Yo no sabía qué contestar, pero Morales, de nuevo, no parecía esperar una respuesta.
—Me encantan los días de lluvia. Desde chico. Siempre me ha parecido una imbecilidad que la gente hable de «mal tiempo» cuando llueve. ¿Mal tiempo por qué? Usted mismo dijo algo sobre eso al salir de Tribunales ¿cierto? Pero sospecho que lo dijo por decir algo, porque estaba muy incómodo y no sabía cómo llenar ese silencio. Igual no es nada.
Seguí callado.
—En serio. Es natural. Supongo que yo soy el raro. Pero siento que la lluvia tiene una inmerecida mala fama. El sol… no sé. Con el sol parece todo demasiado fácil. Como en las películas de este pibe… ¿cómo se llama? Palito Ortega. Esa supuesta ingenuidad siempre me saca de quicio. El sol tiene demasiada propaganda, creo. Y por eso me irrita que se inmiscuya en los días de lluvia. Como si el maldito sencillamente no tolerase que de vez en cuando los que no lo veneramos como idólatras pudiésemos disfrutar de un día completo.
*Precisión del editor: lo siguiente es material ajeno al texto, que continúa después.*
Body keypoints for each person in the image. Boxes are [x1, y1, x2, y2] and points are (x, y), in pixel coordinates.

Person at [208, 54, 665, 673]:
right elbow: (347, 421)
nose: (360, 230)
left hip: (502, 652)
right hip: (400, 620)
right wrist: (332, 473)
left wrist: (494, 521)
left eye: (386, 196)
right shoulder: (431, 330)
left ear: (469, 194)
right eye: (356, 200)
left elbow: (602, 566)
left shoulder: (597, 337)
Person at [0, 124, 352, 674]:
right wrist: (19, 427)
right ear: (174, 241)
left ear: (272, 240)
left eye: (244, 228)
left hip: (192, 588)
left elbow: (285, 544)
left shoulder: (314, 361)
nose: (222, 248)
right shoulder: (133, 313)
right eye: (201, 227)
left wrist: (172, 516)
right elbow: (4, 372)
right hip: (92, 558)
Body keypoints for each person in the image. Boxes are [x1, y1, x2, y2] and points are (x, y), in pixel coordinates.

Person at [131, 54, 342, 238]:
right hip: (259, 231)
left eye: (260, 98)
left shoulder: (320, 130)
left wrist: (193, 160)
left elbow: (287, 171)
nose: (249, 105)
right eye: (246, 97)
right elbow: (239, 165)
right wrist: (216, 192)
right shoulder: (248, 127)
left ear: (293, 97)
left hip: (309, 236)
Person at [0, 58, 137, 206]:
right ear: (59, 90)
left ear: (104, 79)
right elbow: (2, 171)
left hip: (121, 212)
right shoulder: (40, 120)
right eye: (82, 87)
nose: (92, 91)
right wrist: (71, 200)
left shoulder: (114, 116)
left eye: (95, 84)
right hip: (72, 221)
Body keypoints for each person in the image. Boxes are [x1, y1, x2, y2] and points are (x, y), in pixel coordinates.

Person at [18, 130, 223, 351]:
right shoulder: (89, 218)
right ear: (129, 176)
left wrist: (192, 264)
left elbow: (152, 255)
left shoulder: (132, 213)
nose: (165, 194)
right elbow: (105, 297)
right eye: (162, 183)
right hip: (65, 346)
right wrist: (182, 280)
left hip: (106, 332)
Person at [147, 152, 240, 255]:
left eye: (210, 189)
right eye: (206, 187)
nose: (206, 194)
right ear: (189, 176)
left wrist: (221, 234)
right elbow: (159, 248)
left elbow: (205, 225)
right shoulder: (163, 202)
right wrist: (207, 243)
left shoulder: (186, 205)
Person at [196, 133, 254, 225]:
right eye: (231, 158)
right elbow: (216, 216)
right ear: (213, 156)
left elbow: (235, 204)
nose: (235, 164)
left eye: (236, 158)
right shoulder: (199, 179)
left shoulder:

A esa altura, yo lo contemplaba absorto. Era el discurso más largo que le había oído decir.
—Un día perfecto, para mí, es así —Morales se permitió una mínima gesticulación con las manos, como si bosquejara la acción de una película que pensase dirigir—: Una mañana cargada de nubarrones, unos cuantos truenos, y una buena lluvia de todo el día. No digo un aguacero, porque los imbéciles solares se quejan el doble si la ciudad se llena de agua. No, alcanza con una lluvia pareja que dure hasta la noche. Hasta la noche tarde, eso sí. Para que uno pueda dormirse con el ruido de las gotas. Y si podemos agregarle de nuevo unos truenos, mejor.